Arts / Culture

First Nations artist Archie Moore scores gold at the Venice Biennale for Australia

For the first time in history, Australia has taken home the gold in the art olympics. Since 1865, Venezia Biennale has existed as a competitive bastion of the arts. At this year's ceremony, Kamilaroi and Bigambul artist Archie Moore was awarded as a recipient of the Golden Lion Award in the National Pavilion category. Moore's 'kith and kin' installation of hand-drawn chalk on blackboard has been recognised as "quietly powerful" work, and identifiably "stands out for its strong aesthetic, its lyricism and its invocation of shared loss", while also offering "a glimmer of possibility for recuperation". Chaired by Julia Bryan-Wilson, the official Biennale Jury awarded the official prizes. The Awards Ceremony took place in Venice on Saturday, 20th April 2024. In its 60th edition this year, Moore's acceptance marks the second time an Indigenous Australian has represented the nation.

The title is a wryly subversive nod to the westernised canon of the family tree. Aboriginal kinship, as it has existed as the oldest recorded history of humanity of over 65,000 years. In 'kith and kin', this includes real and speculative ancestral lineage of the artist.
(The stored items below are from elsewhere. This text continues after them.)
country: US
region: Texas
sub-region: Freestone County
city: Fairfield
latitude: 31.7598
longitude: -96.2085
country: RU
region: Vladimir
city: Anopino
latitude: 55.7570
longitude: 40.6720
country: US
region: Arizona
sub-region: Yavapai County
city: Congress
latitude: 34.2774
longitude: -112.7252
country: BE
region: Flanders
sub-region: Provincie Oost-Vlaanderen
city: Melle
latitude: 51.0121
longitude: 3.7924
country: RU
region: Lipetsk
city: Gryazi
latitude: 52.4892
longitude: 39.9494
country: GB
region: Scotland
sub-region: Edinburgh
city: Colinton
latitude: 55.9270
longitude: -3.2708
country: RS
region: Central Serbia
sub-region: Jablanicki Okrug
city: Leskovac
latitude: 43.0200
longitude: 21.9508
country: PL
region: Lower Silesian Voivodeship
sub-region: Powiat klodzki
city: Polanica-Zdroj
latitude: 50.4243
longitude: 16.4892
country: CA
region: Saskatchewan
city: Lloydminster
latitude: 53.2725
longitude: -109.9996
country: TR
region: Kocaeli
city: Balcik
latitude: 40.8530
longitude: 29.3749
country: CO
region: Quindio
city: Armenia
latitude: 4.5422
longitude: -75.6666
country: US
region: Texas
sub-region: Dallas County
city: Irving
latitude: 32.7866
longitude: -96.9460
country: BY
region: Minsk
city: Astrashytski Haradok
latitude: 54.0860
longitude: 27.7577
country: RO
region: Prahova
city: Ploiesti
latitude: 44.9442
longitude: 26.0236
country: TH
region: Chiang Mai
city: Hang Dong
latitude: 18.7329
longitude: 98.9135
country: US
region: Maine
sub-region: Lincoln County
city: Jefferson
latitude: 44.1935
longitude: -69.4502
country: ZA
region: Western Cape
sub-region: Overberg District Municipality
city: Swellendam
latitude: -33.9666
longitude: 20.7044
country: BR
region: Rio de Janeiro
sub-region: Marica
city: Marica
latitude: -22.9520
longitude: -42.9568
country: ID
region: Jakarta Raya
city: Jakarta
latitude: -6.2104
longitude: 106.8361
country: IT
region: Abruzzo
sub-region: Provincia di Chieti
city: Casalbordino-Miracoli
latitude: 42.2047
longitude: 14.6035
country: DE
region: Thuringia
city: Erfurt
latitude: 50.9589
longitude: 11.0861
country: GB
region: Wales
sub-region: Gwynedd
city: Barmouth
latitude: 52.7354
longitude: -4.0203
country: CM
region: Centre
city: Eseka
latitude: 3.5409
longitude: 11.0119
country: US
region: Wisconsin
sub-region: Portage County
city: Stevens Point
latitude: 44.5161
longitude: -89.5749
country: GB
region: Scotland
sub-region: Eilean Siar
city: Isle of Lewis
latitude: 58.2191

Commissioned by Creative Australia, 'kith and kin' encompass four walls of the pavilion from ceiling to floor. A shallow pool with an altar-structure designed by Meriam Mir and Kaurareg architect Kevin O'Brien covers the base foundation. On top of the surface rests a platform supported by stilts, ringed by columns of white paper gridded in tessellations. They allude to the loss of life and de-identified coronial reports of more than 560 First Nations people. As identified by the Royal Commission into Aboriginal Deaths in Custody  of 1991, the 500 reams of documentation are a grave reminder of the incarceration rates and discriminatory edicts of the country past and present. Yet the exhibition is tinged with hope. Moore's work tends to rehabilitation for the future, an important precedent in First Nations collectivism and kinship.

 

Can you see Moore's winning work outside of the Venice Biennale?

After the ceremony concludes, the work will be available for viewing at QAGOMA in Brisbane, Australia.